=== SUPPLIED MATERIAL ===

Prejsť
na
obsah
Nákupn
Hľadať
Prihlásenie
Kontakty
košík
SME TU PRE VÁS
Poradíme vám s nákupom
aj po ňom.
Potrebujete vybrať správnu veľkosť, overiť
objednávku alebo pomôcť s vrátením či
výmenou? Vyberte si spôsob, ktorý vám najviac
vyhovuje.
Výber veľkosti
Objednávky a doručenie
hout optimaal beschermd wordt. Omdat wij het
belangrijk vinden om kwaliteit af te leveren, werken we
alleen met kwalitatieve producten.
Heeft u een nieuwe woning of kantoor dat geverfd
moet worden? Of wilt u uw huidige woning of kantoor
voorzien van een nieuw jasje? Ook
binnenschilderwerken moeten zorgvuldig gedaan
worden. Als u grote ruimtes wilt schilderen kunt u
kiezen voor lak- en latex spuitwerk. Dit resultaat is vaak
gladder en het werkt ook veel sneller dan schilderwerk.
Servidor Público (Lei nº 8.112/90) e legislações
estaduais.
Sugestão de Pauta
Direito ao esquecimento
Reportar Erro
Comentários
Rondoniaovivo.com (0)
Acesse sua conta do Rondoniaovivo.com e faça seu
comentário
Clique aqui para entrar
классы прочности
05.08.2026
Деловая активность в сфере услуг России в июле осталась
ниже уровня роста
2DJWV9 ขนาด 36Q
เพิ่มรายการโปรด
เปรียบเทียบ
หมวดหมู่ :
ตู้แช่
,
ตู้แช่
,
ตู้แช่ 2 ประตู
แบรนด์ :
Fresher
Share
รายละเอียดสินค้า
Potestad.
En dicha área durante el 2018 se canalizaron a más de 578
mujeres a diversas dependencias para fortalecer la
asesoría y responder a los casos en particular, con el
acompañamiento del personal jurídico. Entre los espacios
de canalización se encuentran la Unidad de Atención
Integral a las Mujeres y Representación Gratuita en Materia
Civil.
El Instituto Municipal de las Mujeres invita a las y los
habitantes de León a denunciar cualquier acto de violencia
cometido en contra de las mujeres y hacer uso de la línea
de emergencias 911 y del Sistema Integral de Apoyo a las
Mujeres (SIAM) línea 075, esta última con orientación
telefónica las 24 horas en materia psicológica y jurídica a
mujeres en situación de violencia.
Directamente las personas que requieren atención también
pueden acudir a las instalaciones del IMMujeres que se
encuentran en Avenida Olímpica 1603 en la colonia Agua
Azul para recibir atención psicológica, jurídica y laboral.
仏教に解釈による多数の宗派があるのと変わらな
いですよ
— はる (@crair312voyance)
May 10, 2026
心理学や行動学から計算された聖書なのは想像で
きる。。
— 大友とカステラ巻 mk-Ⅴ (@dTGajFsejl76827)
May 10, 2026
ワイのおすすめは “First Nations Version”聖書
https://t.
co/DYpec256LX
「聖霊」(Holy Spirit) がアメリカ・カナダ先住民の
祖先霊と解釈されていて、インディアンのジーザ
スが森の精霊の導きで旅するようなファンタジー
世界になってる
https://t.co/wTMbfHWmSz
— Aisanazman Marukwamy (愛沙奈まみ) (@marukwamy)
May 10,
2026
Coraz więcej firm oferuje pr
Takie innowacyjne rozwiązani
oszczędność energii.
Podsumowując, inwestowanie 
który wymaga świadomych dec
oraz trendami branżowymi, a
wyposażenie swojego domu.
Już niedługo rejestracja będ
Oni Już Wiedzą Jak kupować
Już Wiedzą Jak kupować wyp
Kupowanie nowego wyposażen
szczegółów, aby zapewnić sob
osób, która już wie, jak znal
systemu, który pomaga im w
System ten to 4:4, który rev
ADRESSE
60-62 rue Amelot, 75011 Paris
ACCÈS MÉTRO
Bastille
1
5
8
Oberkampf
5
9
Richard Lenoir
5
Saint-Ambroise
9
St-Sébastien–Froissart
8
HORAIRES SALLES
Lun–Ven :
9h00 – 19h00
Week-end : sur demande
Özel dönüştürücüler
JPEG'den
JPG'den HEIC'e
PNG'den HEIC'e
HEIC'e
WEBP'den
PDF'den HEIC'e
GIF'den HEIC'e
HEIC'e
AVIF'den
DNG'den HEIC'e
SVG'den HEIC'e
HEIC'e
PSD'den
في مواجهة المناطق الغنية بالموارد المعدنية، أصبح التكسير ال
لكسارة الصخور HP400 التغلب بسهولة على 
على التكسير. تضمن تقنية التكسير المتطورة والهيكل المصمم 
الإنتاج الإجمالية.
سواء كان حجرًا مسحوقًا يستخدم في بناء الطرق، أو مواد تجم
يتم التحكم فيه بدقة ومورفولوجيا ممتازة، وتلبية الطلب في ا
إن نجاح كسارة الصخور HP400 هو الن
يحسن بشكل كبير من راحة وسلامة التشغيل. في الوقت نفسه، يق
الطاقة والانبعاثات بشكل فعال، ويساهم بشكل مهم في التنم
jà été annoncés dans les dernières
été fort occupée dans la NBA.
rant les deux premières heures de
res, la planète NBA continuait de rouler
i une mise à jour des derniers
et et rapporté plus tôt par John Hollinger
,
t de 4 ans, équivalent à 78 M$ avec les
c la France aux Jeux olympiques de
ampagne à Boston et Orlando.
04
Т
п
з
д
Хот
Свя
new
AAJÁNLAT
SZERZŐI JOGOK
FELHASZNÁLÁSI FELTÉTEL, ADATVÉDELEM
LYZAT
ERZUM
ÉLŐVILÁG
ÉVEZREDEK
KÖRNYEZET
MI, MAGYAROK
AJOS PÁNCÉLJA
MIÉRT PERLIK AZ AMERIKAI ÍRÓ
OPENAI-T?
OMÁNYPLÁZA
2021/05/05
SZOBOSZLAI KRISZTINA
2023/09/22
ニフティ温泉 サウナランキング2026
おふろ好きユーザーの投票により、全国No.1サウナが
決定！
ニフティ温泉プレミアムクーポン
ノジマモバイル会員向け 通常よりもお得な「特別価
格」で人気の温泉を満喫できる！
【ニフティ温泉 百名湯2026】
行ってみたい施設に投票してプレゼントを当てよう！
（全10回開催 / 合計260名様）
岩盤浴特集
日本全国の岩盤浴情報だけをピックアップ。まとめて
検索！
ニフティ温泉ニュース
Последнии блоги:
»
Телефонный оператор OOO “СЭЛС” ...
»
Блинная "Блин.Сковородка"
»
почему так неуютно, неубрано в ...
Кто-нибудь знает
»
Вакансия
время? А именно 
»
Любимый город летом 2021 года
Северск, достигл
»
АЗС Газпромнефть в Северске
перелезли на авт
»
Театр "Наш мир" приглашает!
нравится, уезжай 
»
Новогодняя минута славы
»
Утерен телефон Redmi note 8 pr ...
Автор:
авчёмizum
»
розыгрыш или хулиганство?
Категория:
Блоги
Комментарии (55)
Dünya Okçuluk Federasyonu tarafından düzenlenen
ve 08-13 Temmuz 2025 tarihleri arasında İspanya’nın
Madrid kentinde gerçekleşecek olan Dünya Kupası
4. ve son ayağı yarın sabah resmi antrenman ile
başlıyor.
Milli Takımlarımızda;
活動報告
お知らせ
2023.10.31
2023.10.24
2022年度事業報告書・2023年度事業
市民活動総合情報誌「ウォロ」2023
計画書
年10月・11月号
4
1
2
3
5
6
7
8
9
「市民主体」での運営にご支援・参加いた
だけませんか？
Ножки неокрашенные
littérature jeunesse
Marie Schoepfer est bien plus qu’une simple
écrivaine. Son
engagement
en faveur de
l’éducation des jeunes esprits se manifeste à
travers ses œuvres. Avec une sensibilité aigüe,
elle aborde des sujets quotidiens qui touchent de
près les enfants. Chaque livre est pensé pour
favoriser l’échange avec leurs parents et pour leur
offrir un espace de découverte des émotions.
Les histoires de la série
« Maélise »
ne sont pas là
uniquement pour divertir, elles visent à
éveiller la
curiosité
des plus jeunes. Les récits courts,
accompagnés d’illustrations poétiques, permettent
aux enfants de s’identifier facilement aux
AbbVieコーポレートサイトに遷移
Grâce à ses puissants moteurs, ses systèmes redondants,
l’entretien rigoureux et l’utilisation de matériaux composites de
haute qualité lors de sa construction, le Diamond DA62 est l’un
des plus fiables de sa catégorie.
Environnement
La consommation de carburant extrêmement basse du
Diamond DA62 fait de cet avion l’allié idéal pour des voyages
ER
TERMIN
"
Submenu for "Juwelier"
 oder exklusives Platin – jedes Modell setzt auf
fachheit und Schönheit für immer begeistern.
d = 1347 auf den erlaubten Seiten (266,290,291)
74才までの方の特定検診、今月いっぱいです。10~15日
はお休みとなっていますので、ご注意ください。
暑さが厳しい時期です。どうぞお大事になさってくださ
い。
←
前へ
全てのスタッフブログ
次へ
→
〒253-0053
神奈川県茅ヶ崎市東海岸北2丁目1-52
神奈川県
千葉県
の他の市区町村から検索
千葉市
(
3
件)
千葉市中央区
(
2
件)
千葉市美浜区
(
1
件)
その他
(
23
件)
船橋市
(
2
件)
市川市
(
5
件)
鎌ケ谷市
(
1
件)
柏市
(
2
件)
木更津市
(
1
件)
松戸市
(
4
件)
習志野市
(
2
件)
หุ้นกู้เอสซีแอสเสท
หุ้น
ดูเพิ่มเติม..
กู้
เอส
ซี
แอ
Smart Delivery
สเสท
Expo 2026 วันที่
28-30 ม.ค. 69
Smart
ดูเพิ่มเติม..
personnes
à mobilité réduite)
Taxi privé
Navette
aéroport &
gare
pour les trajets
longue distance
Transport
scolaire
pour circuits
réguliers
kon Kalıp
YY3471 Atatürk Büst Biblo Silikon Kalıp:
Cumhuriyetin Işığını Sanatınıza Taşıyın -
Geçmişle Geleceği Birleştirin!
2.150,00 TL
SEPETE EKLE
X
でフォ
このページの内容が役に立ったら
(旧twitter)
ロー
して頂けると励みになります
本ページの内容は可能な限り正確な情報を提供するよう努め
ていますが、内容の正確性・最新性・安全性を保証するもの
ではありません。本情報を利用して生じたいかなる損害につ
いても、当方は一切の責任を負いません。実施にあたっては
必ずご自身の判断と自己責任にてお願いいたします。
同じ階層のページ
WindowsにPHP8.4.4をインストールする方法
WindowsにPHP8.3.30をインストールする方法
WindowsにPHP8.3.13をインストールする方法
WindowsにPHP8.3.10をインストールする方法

===

WHAT YOU HAVE TO DO |
Give back every line from the beginning of the records through the line holding "de emergencias 911", exactly as it reads, and leave out the rest.

EXERCISE RESPONSE |
Prejsť
na
obsah
Nákupn
Hľadať
Prihlásenie
Kontakty
košík
SME TU PRE VÁS
Poradíme vám s nákupom
aj po ňom.
Potrebujete vybrať správnu veľkosť, overiť
objednávku alebo pomôcť s vrátením či
výmenou? Vyberte si spôsob, ktorý vám najviac
vyhovuje.
Výber veľkosti
Objednávky a doručenie
hout optimaal beschermd wordt. Omdat wij het
belangrijk vinden om kwaliteit af te leveren, werken we
alleen met kwalitatieve producten.
Heeft u een nieuwe woning of kantoor dat geverfd
moet worden? Of wilt u uw huidige woning of kantoor
voorzien van een nieuw jasje? Ook
binnenschilderwerken moeten zorgvuldig gedaan
worden. Als u grote ruimtes wilt schilderen kunt u
kiezen voor lak- en latex spuitwerk. Dit resultaat is vaak
gladder en het werkt ook veel sneller dan schilderwerk.
Servidor Público (Lei nº 8.112/90) e legislações
estaduais.
Sugestão de Pauta
Direito ao esquecimento
Reportar Erro
Comentários
Rondoniaovivo.com (0)
Acesse sua conta do Rondoniaovivo.com e faça seu
comentário
Clique aqui para entrar
классы прочности
05.08.2026
Деловая активность в сфере услуг России в июле осталась
ниже уровня роста
2DJWV9 ขนาด 36Q
เพิ่มรายการโปรด
เปรียบเทียบ
หมวดหมู่ :
ตู้แช่
,
ตู้แช่
,
ตู้แช่ 2 ประตู
แบรนด์ :
Fresher
Share
รายละเอียดสินค้า
Potestad.
En dicha área durante el 2018 se canalizaron a más de 578
mujeres a diversas dependencias para fortalecer la
asesoría y responder a los casos en particular, con el
acompañamiento del personal jurídico. Entre los espacios
de canalización se encuentran la Unidad de Atención
Integral a las Mujeres y Representación Gratuita en Materia
Civil.
El Instituto Municipal de las Mujeres invita a las y los
habitantes de León a denunciar cualquier acto de violencia
cometido en contra de las mujeres y hacer uso de la línea
de emergencias 911 y del Sistema Integral de Apoyo a las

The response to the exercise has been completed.